Schematic of the mechanism of charge and SDP of HQ-enhanced supercapacitor. (Reproduced with permission from Energy Environ. Sci.2014, 7 (5), 1750–1759).[24]

Another challenge is the aging of the supercapacitors during the charge–discharge process. Platek et al.[25] investigated the aging mechanism of KI redox electrolyte and discovered that the test method, galvanostatic cycling, and potentiostatic floating could influence the aging process in different perspectives. The float test triggered the redox-based side reactions, while the cycle test changed the structure of the carbon electrode to accelerate the aging process. Besides, some other special challenge should be considered for a special redox additive such as a collector corrosive issue of the bromine-based redox additive.

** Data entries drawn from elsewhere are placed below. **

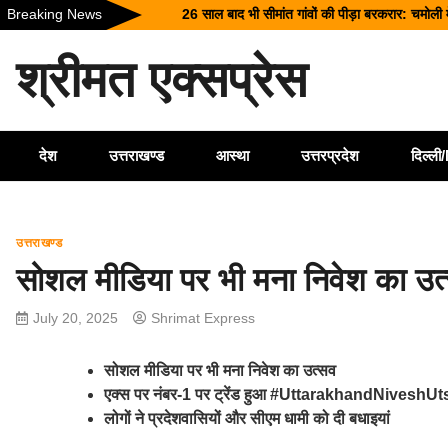
Skip
Breaking News
26 साल बाद भी सीमांत गांवों की पीड़ा बरकरार: चमोली 
to
टिहरी में दर्दनाक हादसा: 250 मीटर गहरी खाई में गिर
content
श्रीमत एक्सप्रेस
धामी कैबिनेट के ऐतिहासिक फैसले: जनकल्याण, रोजगार,
चारधाम यात्रा होगी और सुगम, कर्णप्रयाग और सिमली मे
भारी बारिश का कहर: हरिद्वार में काली मंदिर पर गिरा 
देश
उत्तराखण्ड
आस्था
उत्तरप्रदेश
दिल्ल
उत्तराखण्ड
सोशल मीडिया पर भी मना निवेश का उत
July 20, 2025
Shrimat Express
सोशल मीडिया पर भी मना निवेश का उत्सव
एक्स पर नंबर-1 पर ट्रेंड हुआ #UttarakhandNiveshU
लोगों ने प्रदेशवासियों और सीएम धामी को दी बधाइयां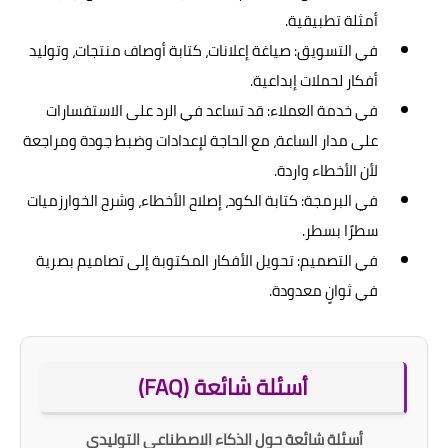
أمثلة تطبيقية.
في التسويق: صياغة إعلانات، كتابة أوصاف منتجات، وتوليد
أفكار لحملات إبداعية.
في خدمة العملاء: قد تساعد في الرد على الاستفسارات
على مدار الساعة، مع الحاجة لإعدادات وضبط جودة ومراجعة
لأن الأخطاء واردة.
في البرمجة: كتابة الكود، إصلاح الأخطاء، وشرح الخوارزميات
سطرًا بسطر.
في التصميم: تحويل الأفكار المكتوبة إلى تصاميم بصرية
في ثوانٍ معدودة.
أسئلة شائعة (FAQ)
أسئلة شائعة حول الذكاء الاصطناعي التوليدي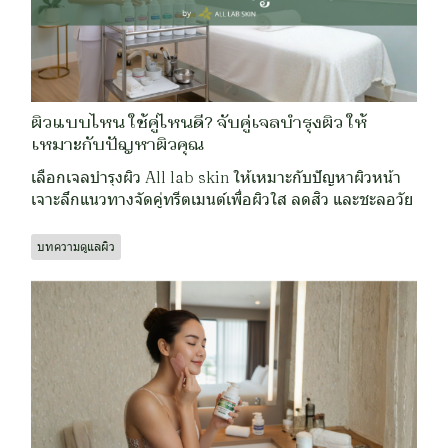
ผิวแบบไหน ใช้คู่ไหนดี? จับคู่เจลบำรุงผิว ให้
เหมาะกับปัญหาผิวคุณ
เลือกเจลบำรุงผิว All lab skin ให้เหมาะกับปัญหาผิวหน้า
เจาะลึกแนวทางจัดคู่ทรีตเมนต์เพื่อผิวใส ลดสิว และชะลอวัย
บทความดูแลผิว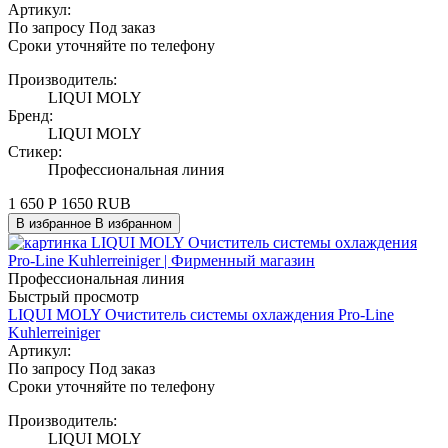
Артикул:
По запросу
Под заказ
Сроки уточняйте по телефону
Производитель:
LIQUI MOLY
Бренд:
LIQUI MOLY
Стикер:
Профессиональная линия
1 650
Р
1650
RUB
В избранное
В избранном
Профессиональная линия
Быстрый просмотр
LIQUI MOLY Очиститель системы охлаждения Pro-Line
Kuhlerreiniger
Артикул:
По запросу
Под заказ
Сроки уточняйте по телефону
Производитель:
LIQUI MOLY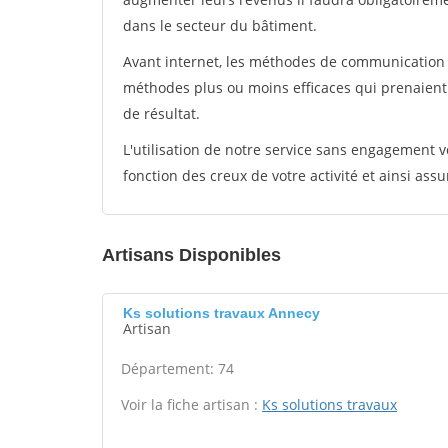
dans le secteur du bâtiment.
Avant internet, les méthodes de communication s
méthodes plus ou moins efficaces qui prenaien
de résultat.
L'utilisation de notre service sans engagement
fonction des creux de votre activité et ainsi assu
Artisans Disponibles
Ks solutions travaux Annecy
Artisan
Département: 74
Voir la fiche artisan :
Ks solutions travaux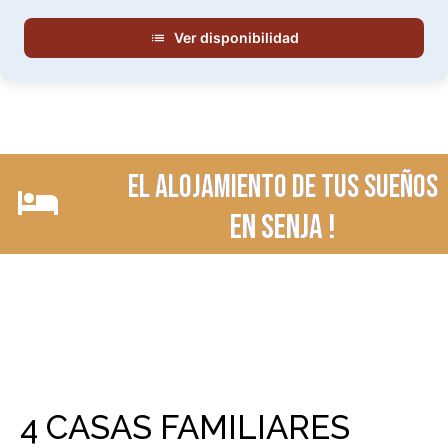
Ver disponibilidad
El alojamiento de tus sueños
en Senja !
4 CASAS FAMILIARES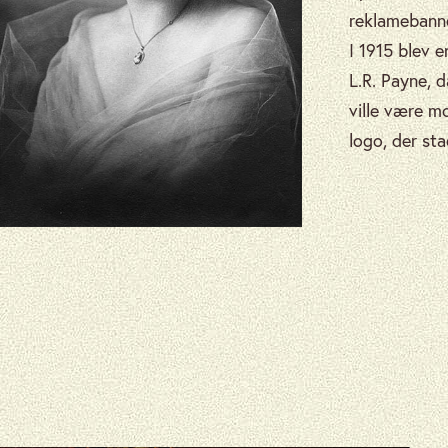
reklamebanne
I 1915 blev 
L.R. Payne, 
ville være m
logo, der st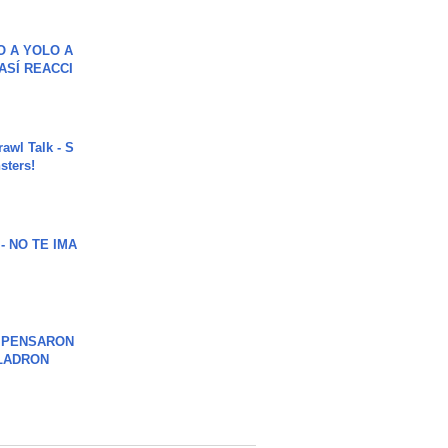
O A YOLO A
ASÍ REACCI
rawl Talk - S
sters!
 - NO TE IMA
S PENSARON
LADRON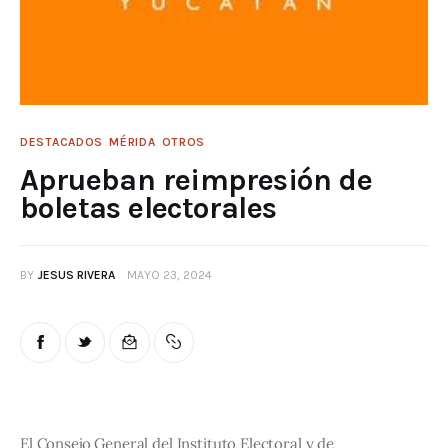
DESTACADOS
MÉRIDA
OTROS
Aprueban reimpresión de
boletas electorales
BY
JESUS RIVERA
MAYO 23, 2024
El Consejo General del Instituto Electoral y de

Last but not least, some perspectives will be suggested. First, most of the redox additives are just tested by coupling with EDLC electrodes at the present. To further increase the energy density of the device, pseudocapacitive or battery-type electrodes should be a better choice. Second, although the aqueous electrolyte possesses higher ion conductivity than an organic or solid-state electrolyte, the narrow water-splitting window of 1.23 V will greatly hinder the improvement of energy density. Therefore, designing a redox additive that can extend the water-splitting window is of great importance. Third, from an environmental perspective, seeking for an environmentally friendly and low-cost redox additive will also show a huge development prospect. Fourth, for practical application, the redox additive with some special functions such as low- and high-temperature tolerance properties should be of particular concern.